O sucesso de "Uma Casa no Fim do Mundo" (Companhia das Letras, 348 págs.), segundo romance de Michael Cunningham, 42, começou bem antes do lançamento do livro, quando um dos capítulos foi publicado pela "The New Yorker", em 88.
A história de um menino de 9 anos que tomava ácido com o irmão de 16 e testemunhava a morte deste despertou a atenção de vários editores –Cunningham acabou nas mãos da prestigiosa Farrar, Straus and Giroux, que publicou o livro em 1990.
"Uma Casa no Fim do Mundo", cujos direitos foram imediatamente vendidos também para Hollywood, acompanha a vida de dois meninos de Cleveland (Ohio), até formarem, paralelamente ao surgimento da Aids, um triângulo amoroso com uma amiga em Nova York –não sem a influência do clássico "Jules e Jim", de Henri-Pierre Roché, consagrado pela adaptação de François Truffaut.
O próximo romance de Cunningham, "Flesh and Blood" –a saga de uma família de imigrantes–, a ser lançado em abril, também já foi comprado por Hollywood. Depois de ter sido barman, tentado a sorte numa fazenda e trabalhado escrevendo releases, Cunningham já pode pensar em ganhar a vida só com seus romances. O escritor falou à Folha por telefone de Nova York, onde mora.

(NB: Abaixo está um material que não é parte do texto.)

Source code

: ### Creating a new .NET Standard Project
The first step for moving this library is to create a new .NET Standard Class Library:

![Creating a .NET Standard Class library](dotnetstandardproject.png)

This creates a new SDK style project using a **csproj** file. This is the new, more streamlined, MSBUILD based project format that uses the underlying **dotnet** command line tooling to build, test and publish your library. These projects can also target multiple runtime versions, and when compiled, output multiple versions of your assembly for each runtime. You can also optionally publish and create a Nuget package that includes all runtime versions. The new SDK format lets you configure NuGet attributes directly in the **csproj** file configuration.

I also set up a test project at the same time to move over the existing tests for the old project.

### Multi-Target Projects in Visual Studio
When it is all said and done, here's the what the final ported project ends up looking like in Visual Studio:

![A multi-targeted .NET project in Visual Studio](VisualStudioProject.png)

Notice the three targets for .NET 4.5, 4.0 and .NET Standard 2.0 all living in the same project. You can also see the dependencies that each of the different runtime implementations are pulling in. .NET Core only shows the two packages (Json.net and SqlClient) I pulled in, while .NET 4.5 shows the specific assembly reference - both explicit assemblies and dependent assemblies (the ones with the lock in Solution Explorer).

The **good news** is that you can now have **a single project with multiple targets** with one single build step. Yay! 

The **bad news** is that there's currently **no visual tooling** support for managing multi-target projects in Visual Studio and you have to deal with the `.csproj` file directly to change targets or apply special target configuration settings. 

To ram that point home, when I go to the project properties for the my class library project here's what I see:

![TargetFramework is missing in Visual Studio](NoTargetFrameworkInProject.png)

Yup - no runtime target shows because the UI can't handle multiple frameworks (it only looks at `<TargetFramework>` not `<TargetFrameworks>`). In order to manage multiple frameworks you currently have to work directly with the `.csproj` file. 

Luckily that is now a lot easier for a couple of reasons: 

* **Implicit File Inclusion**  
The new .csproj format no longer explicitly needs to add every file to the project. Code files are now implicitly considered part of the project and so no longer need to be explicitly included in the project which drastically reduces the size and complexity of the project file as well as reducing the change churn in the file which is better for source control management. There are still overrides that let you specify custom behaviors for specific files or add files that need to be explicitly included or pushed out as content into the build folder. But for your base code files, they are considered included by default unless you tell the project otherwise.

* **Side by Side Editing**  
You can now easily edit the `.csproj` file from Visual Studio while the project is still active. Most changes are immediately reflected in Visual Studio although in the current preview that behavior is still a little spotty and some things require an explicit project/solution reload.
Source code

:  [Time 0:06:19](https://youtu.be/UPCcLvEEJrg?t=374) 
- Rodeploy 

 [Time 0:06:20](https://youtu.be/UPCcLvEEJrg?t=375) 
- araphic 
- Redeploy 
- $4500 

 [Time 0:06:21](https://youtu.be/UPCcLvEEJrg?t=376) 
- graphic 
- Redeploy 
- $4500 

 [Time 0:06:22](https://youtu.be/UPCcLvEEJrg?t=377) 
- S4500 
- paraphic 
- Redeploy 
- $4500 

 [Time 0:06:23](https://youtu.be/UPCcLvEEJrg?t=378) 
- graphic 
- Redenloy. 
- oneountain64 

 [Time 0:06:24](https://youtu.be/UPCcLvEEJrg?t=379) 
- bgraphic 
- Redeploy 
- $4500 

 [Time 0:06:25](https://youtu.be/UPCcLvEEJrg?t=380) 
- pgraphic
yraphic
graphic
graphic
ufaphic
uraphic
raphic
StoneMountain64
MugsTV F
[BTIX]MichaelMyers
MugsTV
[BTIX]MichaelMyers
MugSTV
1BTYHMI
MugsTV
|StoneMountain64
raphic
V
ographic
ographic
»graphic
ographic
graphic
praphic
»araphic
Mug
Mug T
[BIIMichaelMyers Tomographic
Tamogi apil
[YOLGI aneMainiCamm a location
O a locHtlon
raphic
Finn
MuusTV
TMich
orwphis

Folha - Várias resenhas nos EUA disseram que seu livro buscava uma alternativa para a família tradicional. Concorda?
Michael Cunningham - Uma das coisas que aprendi com a crise da Aids é que a família, com que você deveria contar quando o resto do mundo te esquece, não dá necessariamente esse apoio. Vi pessoas com Aids serem rejeitadas por suas famílias e adotadas pelas famílias que elas próprias criaram entre os amigos. Vi esses amigos fazerem coisas que pensava que só as famílias fariam –limpar a merda e o vômito. Isso me despertou para a necessidade de uma definição mais ampla de família.
Folha - Ao mesmo tempo, você mostra nesse livro uma decepção semelhante em relação à família alternativa.

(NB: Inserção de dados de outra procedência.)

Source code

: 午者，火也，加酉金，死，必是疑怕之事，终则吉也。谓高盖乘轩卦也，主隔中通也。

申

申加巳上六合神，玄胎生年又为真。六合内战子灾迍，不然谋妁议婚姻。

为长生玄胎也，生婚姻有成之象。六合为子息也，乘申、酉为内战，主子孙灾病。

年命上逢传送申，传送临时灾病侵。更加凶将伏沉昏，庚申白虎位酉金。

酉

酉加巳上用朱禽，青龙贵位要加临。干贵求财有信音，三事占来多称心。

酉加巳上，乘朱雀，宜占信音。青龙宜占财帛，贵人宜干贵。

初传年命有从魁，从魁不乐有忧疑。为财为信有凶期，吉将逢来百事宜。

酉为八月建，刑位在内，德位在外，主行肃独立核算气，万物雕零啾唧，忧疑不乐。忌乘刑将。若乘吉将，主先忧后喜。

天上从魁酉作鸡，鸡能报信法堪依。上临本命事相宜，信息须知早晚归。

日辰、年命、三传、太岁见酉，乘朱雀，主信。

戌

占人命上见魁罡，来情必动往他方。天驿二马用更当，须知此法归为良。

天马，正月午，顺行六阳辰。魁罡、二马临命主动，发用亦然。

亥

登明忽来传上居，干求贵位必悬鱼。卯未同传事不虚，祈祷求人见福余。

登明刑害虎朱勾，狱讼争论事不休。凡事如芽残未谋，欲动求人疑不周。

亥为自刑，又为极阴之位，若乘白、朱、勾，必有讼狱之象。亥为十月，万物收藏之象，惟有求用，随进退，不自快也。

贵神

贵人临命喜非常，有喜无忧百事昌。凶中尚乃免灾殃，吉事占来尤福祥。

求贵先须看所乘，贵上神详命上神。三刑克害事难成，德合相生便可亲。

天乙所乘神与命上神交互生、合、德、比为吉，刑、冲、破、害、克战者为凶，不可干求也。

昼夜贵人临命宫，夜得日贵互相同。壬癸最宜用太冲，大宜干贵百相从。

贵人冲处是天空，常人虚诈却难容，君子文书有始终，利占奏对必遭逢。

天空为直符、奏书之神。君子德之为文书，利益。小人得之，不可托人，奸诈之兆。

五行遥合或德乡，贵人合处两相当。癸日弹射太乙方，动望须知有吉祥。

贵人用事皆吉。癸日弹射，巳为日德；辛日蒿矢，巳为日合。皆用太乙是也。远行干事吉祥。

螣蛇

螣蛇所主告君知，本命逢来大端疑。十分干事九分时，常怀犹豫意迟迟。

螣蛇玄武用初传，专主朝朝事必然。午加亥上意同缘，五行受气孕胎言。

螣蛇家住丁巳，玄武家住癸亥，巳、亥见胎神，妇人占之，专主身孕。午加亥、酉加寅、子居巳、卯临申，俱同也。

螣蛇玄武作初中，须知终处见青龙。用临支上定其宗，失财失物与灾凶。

Cunningham - Não estava querendo fazer propaganda de uma nova família idealizada. O livro é sobre seres humanos, que decepcionam uns aos outros.
Folha - Por que a ficção americana é obcecada pela família?

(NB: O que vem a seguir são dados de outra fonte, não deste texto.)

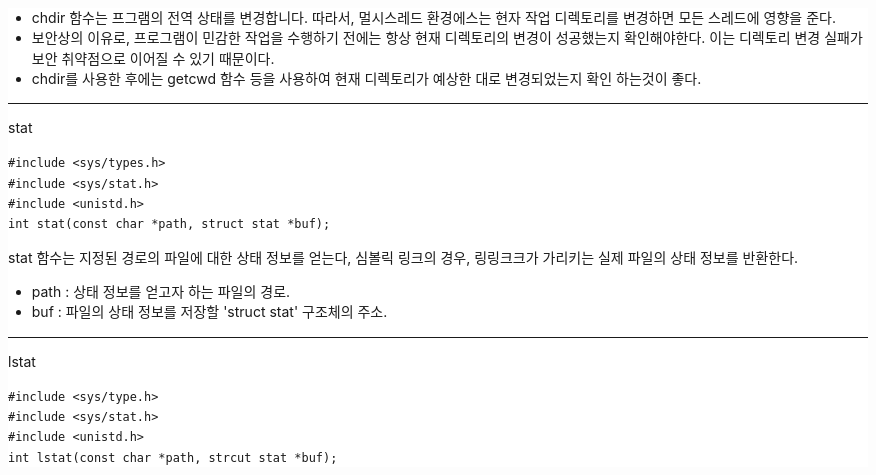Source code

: - chdir 함수는 프그램의 전역 상태를 변경합니다. 따라서, 멀시스레드 환경에스는 현자 작업 디렉토리를 변경하면 모든 스레드에 영향을 준다.
- 보안상의 이유로, 프로그램이 민감한 작업을 수행하기 전에는 항상 현재 디렉토리의 변경이 성공했는지 확인해야한다. 이는 디렉토리 변경 실패가 보안 취약점으로 이어질 수 있기 때문이다.
- chdir를 사용한 후에는 getcwd 함수 등을 사용하여 현재 디렉토리가 예상한 대로 변경되었는지 확인 하는것이 좋다.
___
stat

	#include <sys/types.h>
	#include <sys/stat.h>
	#include <unistd.h>
	int stat(const char *path, struct stat *buf);

stat 함수는 지정된 경로의 파일에 대한 상태 정보를 얻는다, 심볼릭 링크의 경우, 링링크크가  가리키는 실제 파일의 상태 정보를 반환한다.
- path : 상태 정보를 얻고자 하는 파일의 경로.
- buf : 파일의 상태 정보를 저장할 'struct stat' 구조체의 주소.
---
lstat

	#include <sys/type.h>
	#include <sys/stat.h>
	#include <unistd.h>
	int lstat(const char *path, strcut stat *buf);
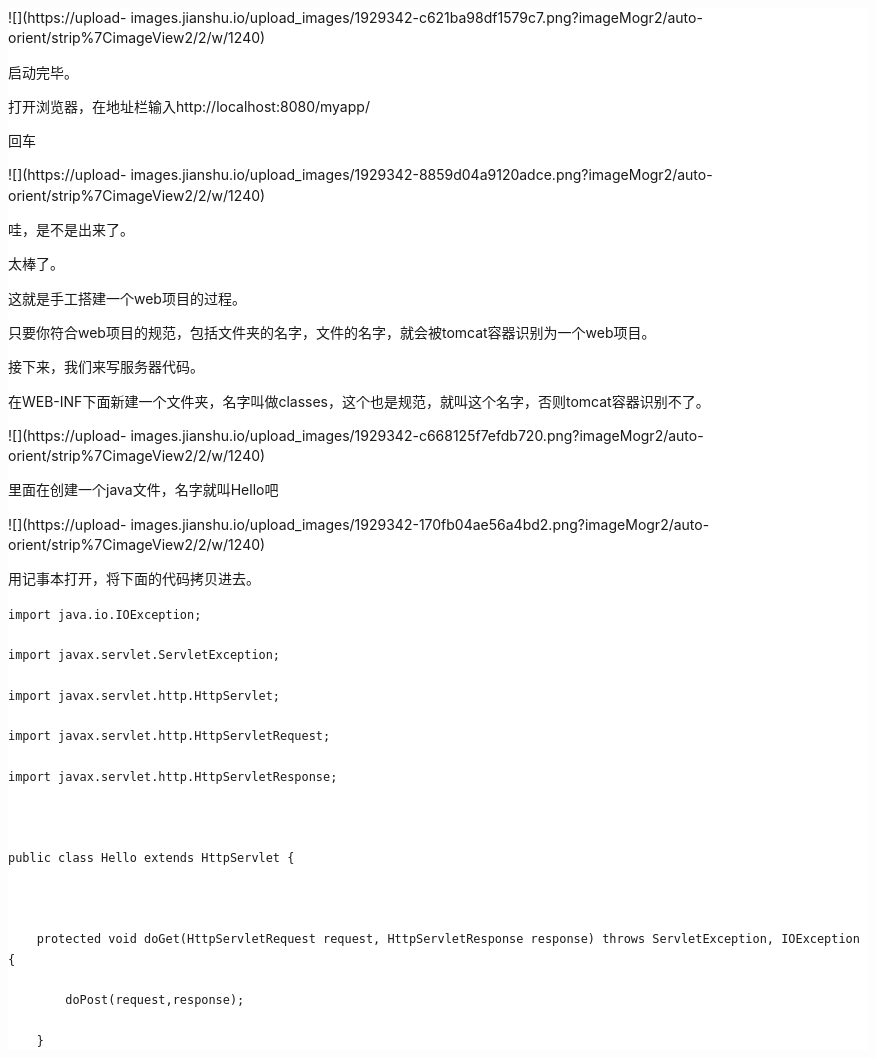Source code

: ![](https://upload-
images.jianshu.io/upload_images/1929342-c621ba98df1579c7.png?imageMogr2/auto-
orient/strip%7CimageView2/2/w/1240)

启动完毕。

打开浏览器，在地址栏输入http://localhost:8080/myapp/

回车

![](https://upload-
images.jianshu.io/upload_images/1929342-8859d04a9120adce.png?imageMogr2/auto-
orient/strip%7CimageView2/2/w/1240)

哇，是不是出来了。

太棒了。

这就是手工搭建一个web项目的过程。

只要你符合web项目的规范，包括文件夹的名字，文件的名字，就会被tomcat容器识别为一个web项目。

接下来，我们来写服务器代码。

在WEB-INF下面新建一个文件夹，名字叫做classes，这个也是规范，就叫这个名字，否则tomcat容器识别不了。

![](https://upload-
images.jianshu.io/upload_images/1929342-c668125f7efdb720.png?imageMogr2/auto-
orient/strip%7CimageView2/2/w/1240)

里面在创建一个java文件，名字就叫Hello吧

![](https://upload-
images.jianshu.io/upload_images/1929342-170fb04ae56a4bd2.png?imageMogr2/auto-
orient/strip%7CimageView2/2/w/1240)

用记事本打开，将下面的代码拷贝进去。

    
    
    import java.io.IOException;

    import javax.servlet.ServletException;

    import javax.servlet.http.HttpServlet;

    import javax.servlet.http.HttpServletRequest;

    import javax.servlet.http.HttpServletResponse;

    

    public class Hello extends HttpServlet {

           

        protected void doGet(HttpServletRequest request, HttpServletResponse response) throws ServletException, IOException {

            doPost(request,response);

        }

Cunningham - A cultura americana é obcecada pela família. Não sei por quê. A última eleição colocou todos esses conservadores assustadores na direção do país. A reivindicação deles é mais uma vez "valores familiares".
Folha - Você acredita numa literatura gay? Ou acha uma bobagem?
Cunningham - Acho que foi uma bobagem necessária. É importante que haja livrarias gays e seções de livros gays. Espero que chegue logo o momento em que isso não será mais necessário e que as pessoas sejam apenas encorajadas a ler o maior número de livros possível sobre uma maior variedade de experiências.
Folha - Você também é militante do Act Up (movimento de conscientização sobre a Aids e os direitos dos homossexuais). Você acha que a militância ajuda ou atrapalha a literatura?
Cunningham - Para mim, é necessário fazer os dois. Acho que os romances são inevitavelmente políticos, mas agem de uma forma muito lenta. As pessoas estão morrendo agora e não tenho tempo para esperar até que um de meus romances tenha algum pequeno efeito na consciência nacional.